Quantitative real-time polymerase chain reaction results from blood, following monkeypox virus (MPXV) aerosol challenge, for each treatment group. In subjects initiating treatment with tecovirimat starting 1–3 days following challenge, samples were collected prior to day 0 and on days 3, 5, 6, 7, 8, 9, 10, 14, 17, 24, 35, and 45. In subjects initiating treatment with tecovirimat 5–8 days following challenge, samples were collected prior to day zero and on days 4, 5, 6, 7, 8, 9, 10, 12, 14, 16, 18, 20, 22, 30, 35, and 44. The placebo group consists of 4 subjects from each of the sample collection schedules described (8 subjects total), and the group that initiated tecovirimat treatment on day 4 consists of 8 subjects starting sample collection on day 3 and 4 subjects starting sample collection on day 4 (12 subjects total). Number columns below the x-axis indicate statistically significant differences (determined using Kruskal–Wallis test; P < .05) in group mean hemagglutinin (HA) gene copies between the untreated placebo group and the groups initiating treatment on the indicated day following MPXV challenge (treatment day 1–8). If a number is present, then there was a significant difference between the indicated treatment group and the placebo group. Numbers are color-matched to the treatment groups (treatment days 1 and 5, red; treatment days 2 and 6, blue; treatment days 3 and 7, green; treatment days 4 and 8, orange).

Figure 5.

Pox lesion enumeration. Average number of lesions per animal by treatment group following monkeypox virus (MPXV) challenge. The spike in group mean lesion counts in the placebo group is due to results from a single subject in which lesion development appeared delayed relative to the other survivor in the group. Lesions were counted on the same schedule as described for quantitative real-time polymerase chain reaction blood sample collection. Number columns below the x-axis indicate statistically significant differences (determined using Kruskal–Wallis test; P < .05) in group mean lesion counts between the untreated placebo group and the groups initiating treatment on the indicated day following MPXV challenge (treatment day 1–8). If a number is present, then there was a significant difference between the indicated treatment group and the placebo group. Numbers are color-matched to the treatment groups (treatment days 1 and 5, red; treatment days 2 and 6, blue; treatment days 3 and 7, green; treatment days 4 and 8, orange).

Figure 6.

Average cell counts by interval between monkeypox virus (MPXV) challenge and initiation of treatment with tecovirimat. With respect to normal ranges, 2 sources of data were used: mean values compiled from the literature [27–32] and average results compiled from prior studies performed at Lovelace Respiratory Research Institute.
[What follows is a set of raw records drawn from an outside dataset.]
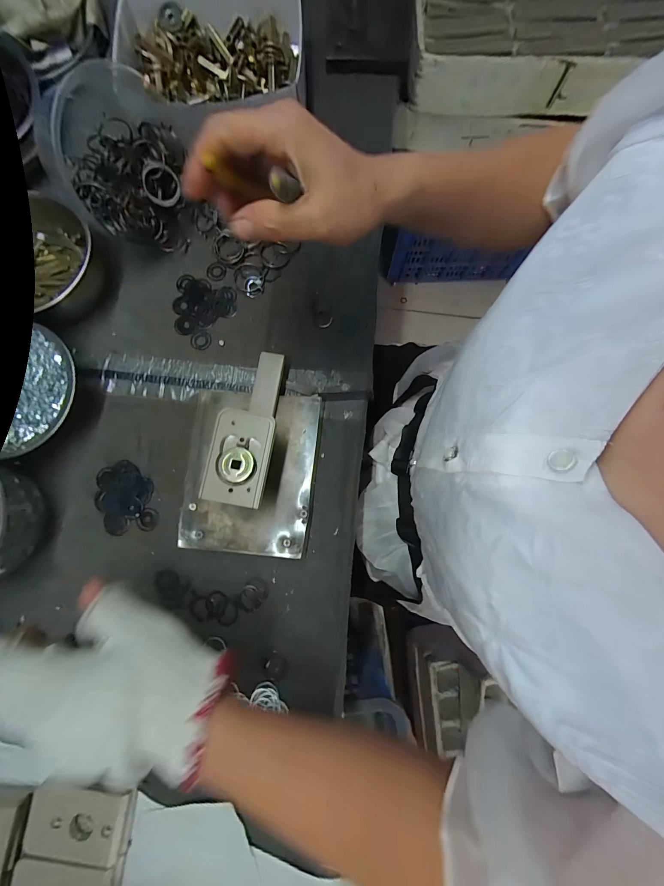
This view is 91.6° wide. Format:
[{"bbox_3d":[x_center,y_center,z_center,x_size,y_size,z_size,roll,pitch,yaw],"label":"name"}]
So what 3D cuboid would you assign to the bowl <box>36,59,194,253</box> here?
[{"bbox_3d":[-0.217,-0.285,0.350,0.126,0.073,0.152,-42,84,-8],"label":"bowl"}]

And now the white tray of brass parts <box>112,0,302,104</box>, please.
[{"bbox_3d":[-0.136,-0.446,0.365,0.206,0.048,0.107,-4,81,0],"label":"white tray of brass parts"}]

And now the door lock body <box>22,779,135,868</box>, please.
[{"bbox_3d":[-0.211,0.315,0.272,0.077,0.018,0.049,5,80,-1],"label":"door lock body"}]

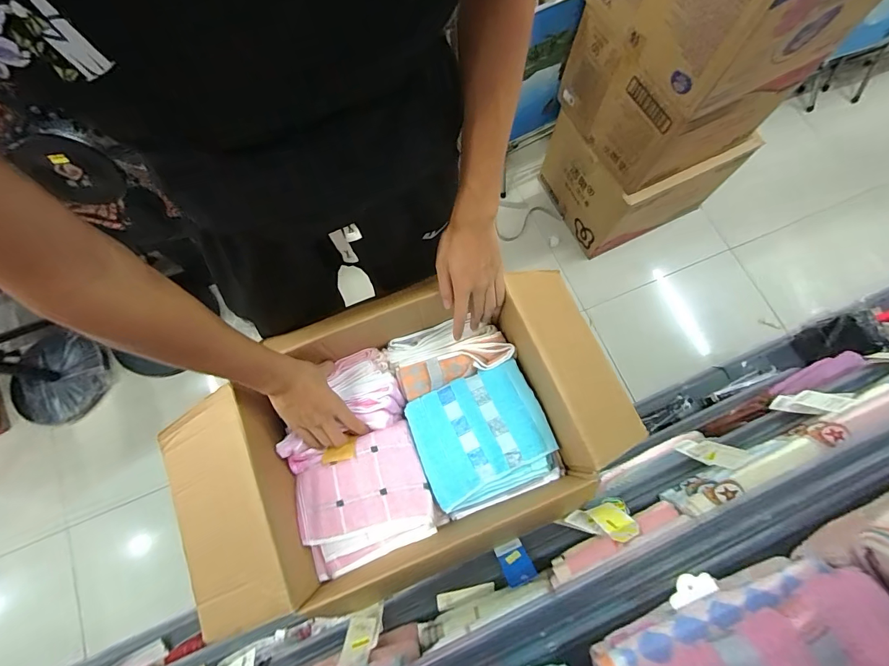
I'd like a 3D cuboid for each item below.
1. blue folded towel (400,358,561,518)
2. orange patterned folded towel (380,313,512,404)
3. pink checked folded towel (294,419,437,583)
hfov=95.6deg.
[{"bbox_3d":[0.056,0.159,0.611,0.192,0.028,0.186,-22,75,-5],"label":"blue folded towel"},{"bbox_3d":[0.002,0.030,0.660,0.189,0.048,0.107,-20,75,-5],"label":"orange patterned folded towel"},{"bbox_3d":[-0.117,0.240,0.592,0.180,0.034,0.164,-21,75,-5],"label":"pink checked folded towel"}]

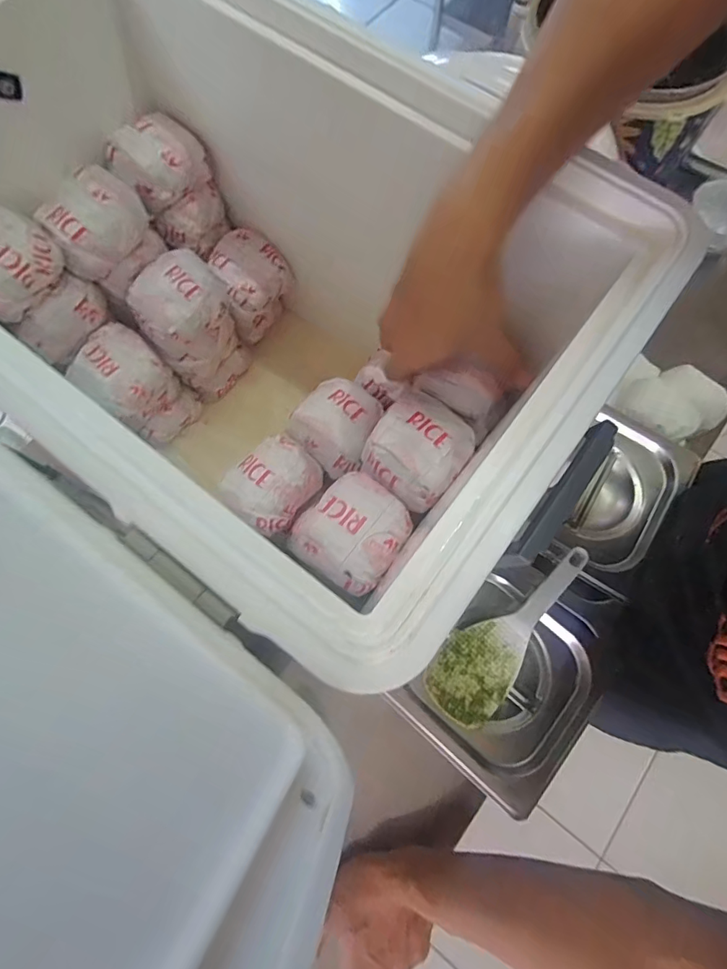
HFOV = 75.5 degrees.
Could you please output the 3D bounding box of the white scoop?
[{"bbox_3d":[0.129,0.124,0.422,0.064,0.014,0.186,38,75,9],"label":"white scoop"}]

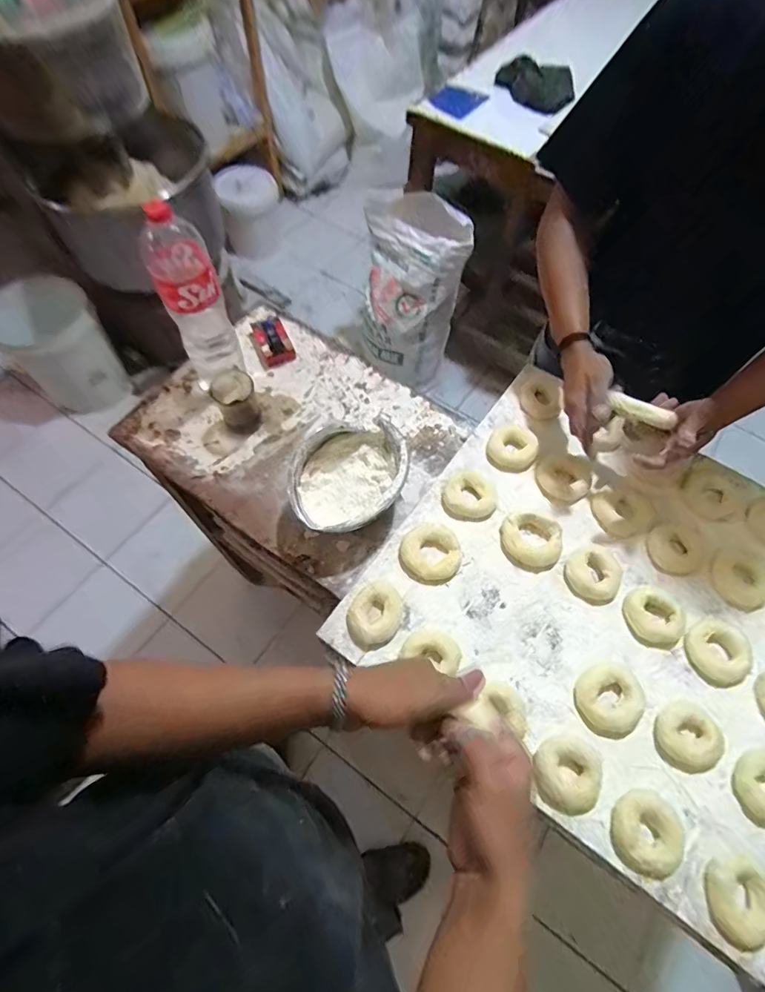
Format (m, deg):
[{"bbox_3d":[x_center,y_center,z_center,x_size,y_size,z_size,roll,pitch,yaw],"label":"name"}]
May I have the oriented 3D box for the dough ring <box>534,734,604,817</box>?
[{"bbox_3d":[0.211,0.310,0.519,0.077,0.026,0.076,1,63,-2],"label":"dough ring"}]

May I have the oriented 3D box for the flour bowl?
[{"bbox_3d":[-0.047,-0.024,0.707,0.197,0.086,0.153,-34,69,-18],"label":"flour bowl"}]

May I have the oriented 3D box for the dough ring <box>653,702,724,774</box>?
[{"bbox_3d":[0.353,0.279,0.539,0.069,0.015,0.069,1,63,-2],"label":"dough ring"}]

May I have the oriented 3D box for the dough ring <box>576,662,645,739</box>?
[{"bbox_3d":[0.269,0.240,0.552,0.071,0.018,0.079,34,66,14],"label":"dough ring"}]

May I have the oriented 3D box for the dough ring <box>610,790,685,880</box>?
[{"bbox_3d":[0.282,0.358,0.495,0.068,0.019,0.076,16,63,6],"label":"dough ring"}]

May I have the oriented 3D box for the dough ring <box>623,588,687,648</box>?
[{"bbox_3d":[0.359,0.157,0.615,0.068,0.015,0.073,1,63,-2],"label":"dough ring"}]

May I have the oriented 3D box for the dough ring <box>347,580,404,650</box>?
[{"bbox_3d":[-0.009,0.150,0.593,0.065,0.019,0.082,36,67,15],"label":"dough ring"}]

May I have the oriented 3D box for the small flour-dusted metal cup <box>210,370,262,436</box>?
[{"bbox_3d":[-0.246,-0.158,0.790,0.068,0.072,0.086,-28,68,-16],"label":"small flour-dusted metal cup"}]

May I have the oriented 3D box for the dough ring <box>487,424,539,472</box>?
[{"bbox_3d":[0.196,-0.073,0.706,0.073,0.019,0.076,1,63,-2],"label":"dough ring"}]

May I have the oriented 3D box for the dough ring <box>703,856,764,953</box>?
[{"bbox_3d":[0.364,0.414,0.473,0.063,0.018,0.068,1,63,-2],"label":"dough ring"}]

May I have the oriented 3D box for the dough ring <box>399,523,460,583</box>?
[{"bbox_3d":[0.066,0.078,0.633,0.078,0.015,0.079,1,63,-2],"label":"dough ring"}]

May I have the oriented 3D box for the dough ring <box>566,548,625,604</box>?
[{"bbox_3d":[0.284,0.107,0.624,0.068,0.016,0.068,1,63,-2],"label":"dough ring"}]

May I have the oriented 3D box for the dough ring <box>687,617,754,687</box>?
[{"bbox_3d":[0.423,0.193,0.584,0.071,0.019,0.071,1,63,-2],"label":"dough ring"}]

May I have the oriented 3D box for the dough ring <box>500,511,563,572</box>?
[{"bbox_3d":[0.205,0.059,0.641,0.080,0.018,0.077,1,63,-2],"label":"dough ring"}]

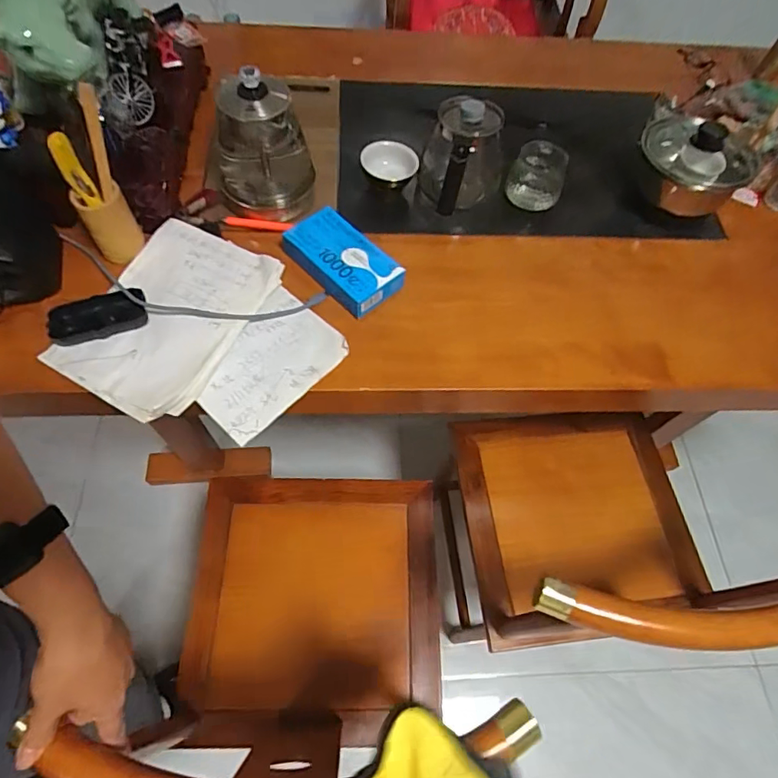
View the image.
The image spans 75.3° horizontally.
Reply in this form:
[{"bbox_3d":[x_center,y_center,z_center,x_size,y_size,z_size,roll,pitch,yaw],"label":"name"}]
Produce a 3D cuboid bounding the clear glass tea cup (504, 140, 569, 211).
[{"bbox_3d":[0.235,-0.338,0.792,0.086,0.057,0.100,19,62,6],"label":"clear glass tea cup"}]

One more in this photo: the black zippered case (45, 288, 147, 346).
[{"bbox_3d":[-0.356,-0.087,0.618,0.112,0.024,0.050,-14,64,-11],"label":"black zippered case"}]

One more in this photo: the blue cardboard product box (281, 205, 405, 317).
[{"bbox_3d":[-0.062,-0.177,0.688,0.097,0.037,0.163,-37,70,-21],"label":"blue cardboard product box"}]

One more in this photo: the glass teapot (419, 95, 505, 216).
[{"bbox_3d":[0.104,-0.332,0.742,0.113,0.132,0.155,10,62,1],"label":"glass teapot"}]

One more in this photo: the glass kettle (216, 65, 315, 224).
[{"bbox_3d":[-0.175,-0.335,0.686,0.132,0.145,0.116,-5,63,-7],"label":"glass kettle"}]

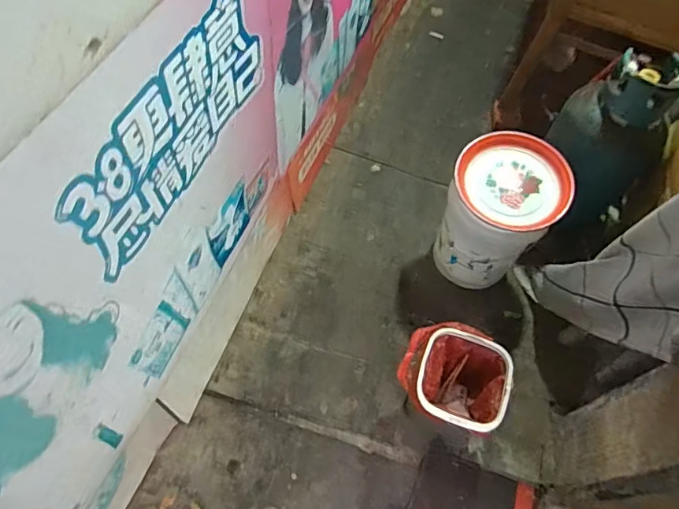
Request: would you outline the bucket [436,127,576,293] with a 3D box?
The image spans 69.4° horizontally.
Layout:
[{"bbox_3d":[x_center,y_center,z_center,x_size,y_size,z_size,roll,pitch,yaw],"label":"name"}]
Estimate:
[{"bbox_3d":[0.497,-0.130,1.584,0.325,0.381,0.339,2,60,-3],"label":"bucket"}]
Normal ranges are indicated in the figures by horizontal dashed lines. Number columns below the x-axis indicate statistically significant differences (determined using analysis of variance and Kruskal–Wallis test; P < .05) in group mean white blood cell (WBC) counts between the untreated placebo group and the groups initiating treatment on the indicated day following MPXV challenge (treatment day 1–8). If a number is present, then there was a significant difference between the indicated treatment group and the placebo group. Numbers are color-matched to the treatment groups (treatment days 1 and 5, red; treatment days 2 and 6, blue; treatment days 3 and 7, green; treatment days 4 and 8, orange).